(Before-and-after change data)
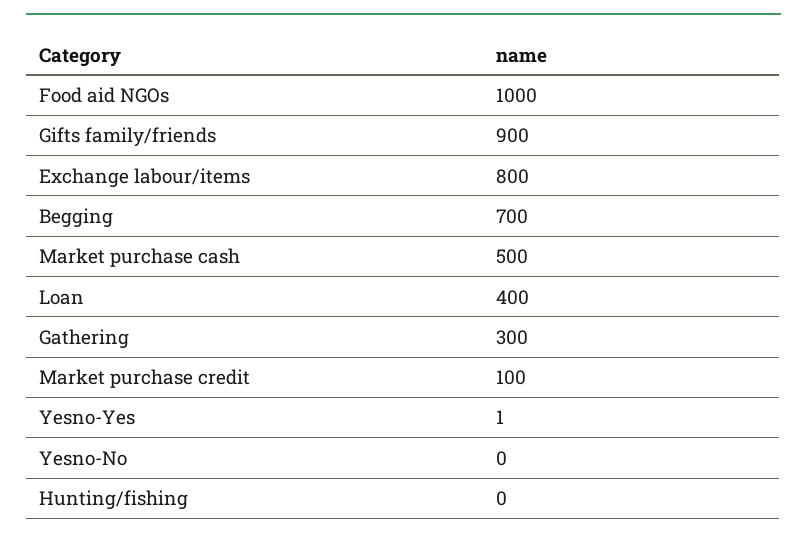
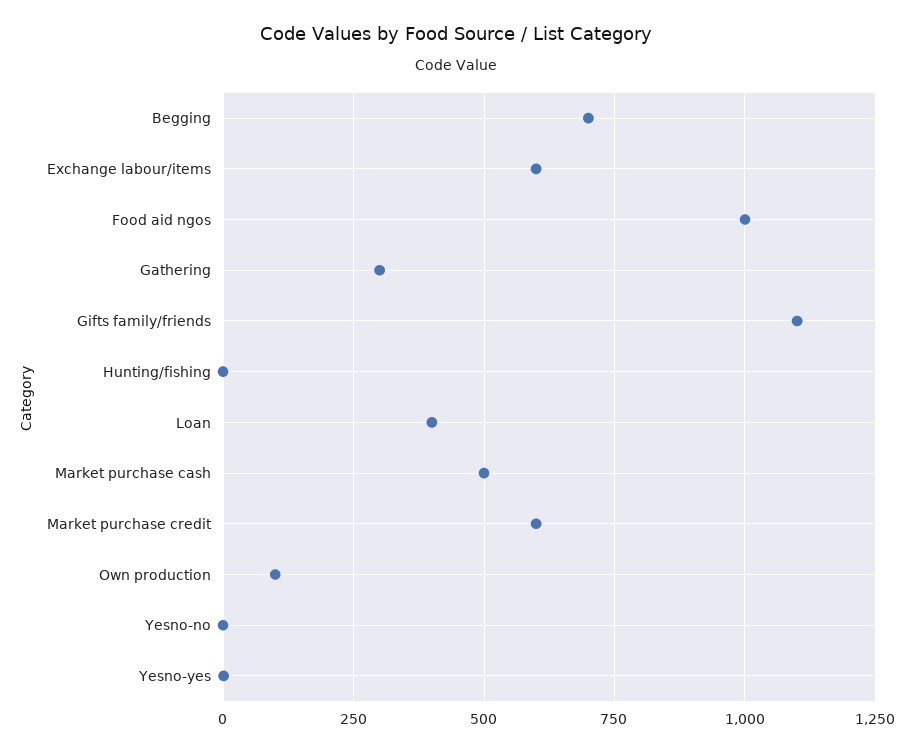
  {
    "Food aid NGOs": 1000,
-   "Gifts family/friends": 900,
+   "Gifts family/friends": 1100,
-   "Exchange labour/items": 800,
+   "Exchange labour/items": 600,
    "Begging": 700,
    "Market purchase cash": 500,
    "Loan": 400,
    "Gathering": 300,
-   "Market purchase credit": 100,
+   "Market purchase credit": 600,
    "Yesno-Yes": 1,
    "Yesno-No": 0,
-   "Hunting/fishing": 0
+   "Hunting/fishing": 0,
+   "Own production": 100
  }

### WORK ORDER
Scan the entries above and return each line that holds "purchase".

### ANSWER TO THE EXERCISE
    "Market purchase cash": 500,
-   "Market purchase credit": 100,
+   "Market purchase credit": 600,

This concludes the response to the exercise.